We have completed our first step towards building a music player by developing a way to store the music files locally on the sd card. Now we will shift our focus towards understanding the way in which music is stored. The first audio was stored as analogue signal transcribe mechanically on a paper or glass but since then we have rapidly developed various other more efficient ways to store an audio signal. The digital formats revolutionized the whole industry as it was easier to store, process as well as replicate. Currently, we deal with various digital formats such as AIFF, AAC, MPEG standard etc. The MP3 is the MPEG-1 Audio layer 3 and is one of the most recognized audio file formats as it uses lossy data compression which drastically decreases the file sizes and is one of the reasons which caused the boom in the music industry in the 1990's. The format itself is quite complex as it uses advanced compression techniques such as the Huffman coding and so we will begin our discussion with the WAV format which will make our work easier along with providing the right amount of knowledge regarding file formats.

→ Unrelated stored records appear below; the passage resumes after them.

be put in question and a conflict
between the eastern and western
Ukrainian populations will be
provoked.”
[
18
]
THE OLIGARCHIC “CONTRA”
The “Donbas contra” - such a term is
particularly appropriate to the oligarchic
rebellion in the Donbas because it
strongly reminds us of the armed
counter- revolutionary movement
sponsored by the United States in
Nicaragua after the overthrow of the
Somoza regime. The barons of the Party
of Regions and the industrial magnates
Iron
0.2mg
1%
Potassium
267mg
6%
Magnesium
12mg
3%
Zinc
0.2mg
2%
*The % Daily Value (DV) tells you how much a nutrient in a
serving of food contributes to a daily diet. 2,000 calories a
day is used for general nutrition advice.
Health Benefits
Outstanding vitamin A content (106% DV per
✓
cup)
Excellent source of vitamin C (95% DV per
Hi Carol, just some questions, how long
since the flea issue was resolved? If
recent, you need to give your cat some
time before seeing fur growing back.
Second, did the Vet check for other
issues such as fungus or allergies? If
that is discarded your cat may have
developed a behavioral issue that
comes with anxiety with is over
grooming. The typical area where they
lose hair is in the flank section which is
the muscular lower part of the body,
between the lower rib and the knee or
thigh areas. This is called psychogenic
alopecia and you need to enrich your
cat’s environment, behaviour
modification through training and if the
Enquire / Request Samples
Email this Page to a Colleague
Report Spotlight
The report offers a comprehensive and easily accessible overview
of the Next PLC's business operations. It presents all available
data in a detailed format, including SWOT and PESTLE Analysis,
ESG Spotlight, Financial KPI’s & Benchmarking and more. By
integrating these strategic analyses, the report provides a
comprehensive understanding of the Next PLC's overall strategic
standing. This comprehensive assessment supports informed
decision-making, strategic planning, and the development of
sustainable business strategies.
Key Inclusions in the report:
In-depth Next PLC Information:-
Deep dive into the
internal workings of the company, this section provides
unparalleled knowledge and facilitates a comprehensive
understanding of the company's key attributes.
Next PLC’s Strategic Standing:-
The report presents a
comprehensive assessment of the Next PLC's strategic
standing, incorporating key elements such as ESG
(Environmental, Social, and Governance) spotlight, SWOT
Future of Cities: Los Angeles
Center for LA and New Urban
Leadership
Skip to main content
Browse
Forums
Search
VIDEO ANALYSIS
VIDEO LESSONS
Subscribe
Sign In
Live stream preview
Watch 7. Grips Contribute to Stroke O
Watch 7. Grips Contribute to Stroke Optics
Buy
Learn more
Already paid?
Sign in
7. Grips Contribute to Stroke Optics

Consider a signal with different values at different intervals. If we know the maximum amplitude of the signal then we can divide the range of different amplitudes into discrete values. For eg, Consider a signal lying between 0 volts to 5 volts. If we divide the range(5-0) volts into 100 levels and store the value at any given moment as one of the numbers in between 1-100, then we can successfully store an analogue signal as binary numbers. This technique is known as Analog to Digital Conversion and sampling of the signal is done as to get the values at different times.




So if provide an analogue audio file as an input to the ADC we will be able to get the corresponding digital values at a particular frequency i.e if we have a sampling frequency of 'n' Hz then we will get 'n' different values of the audio in one second. This is known as a RAW file as we have the discrete values of an analogue signal at a particular frequency but it is uncompressed or unaltered. We can use this to play the music using our MCU as this is a digital audio format but we won't be able to do this without knowing the sampling frequency and the sampling resolution. For these pieces of information, we use the WAV file format which contains the RAW data along with some metadata about the music file such as its name, frequency, bit resolution, number of channels etc.
This time we will be storing our music file as a WAV file in the sd card as they are easy to manipulate. These files have one major disadvantage, they are very huge in size and so in the upcoming posts we will shift to MP3 and develop a complete music player.

WAVE stands for Waveform Audio File Format and is commonly written as WAV due to its file extension. It is a Microsoft and IBM audio file format standard for storing audio bitstreams on PC.
A typical WAVE file contains a 44 bytes Header followed by the data segment.



The data segment contains the bytes which are sampled at the frequency provided in the header. 44.1 kHz is a common sampling rate. For testing purpose, we can download any .wav file and open it using notepad and we will be able to see the above data very clearly. The information which is very much needed is the file size, Number of channels, Sample rate and the Bits per sample. We need to write a software to parse the header and extract the above info along with marking the start of the data segment by using the "data" chunk header.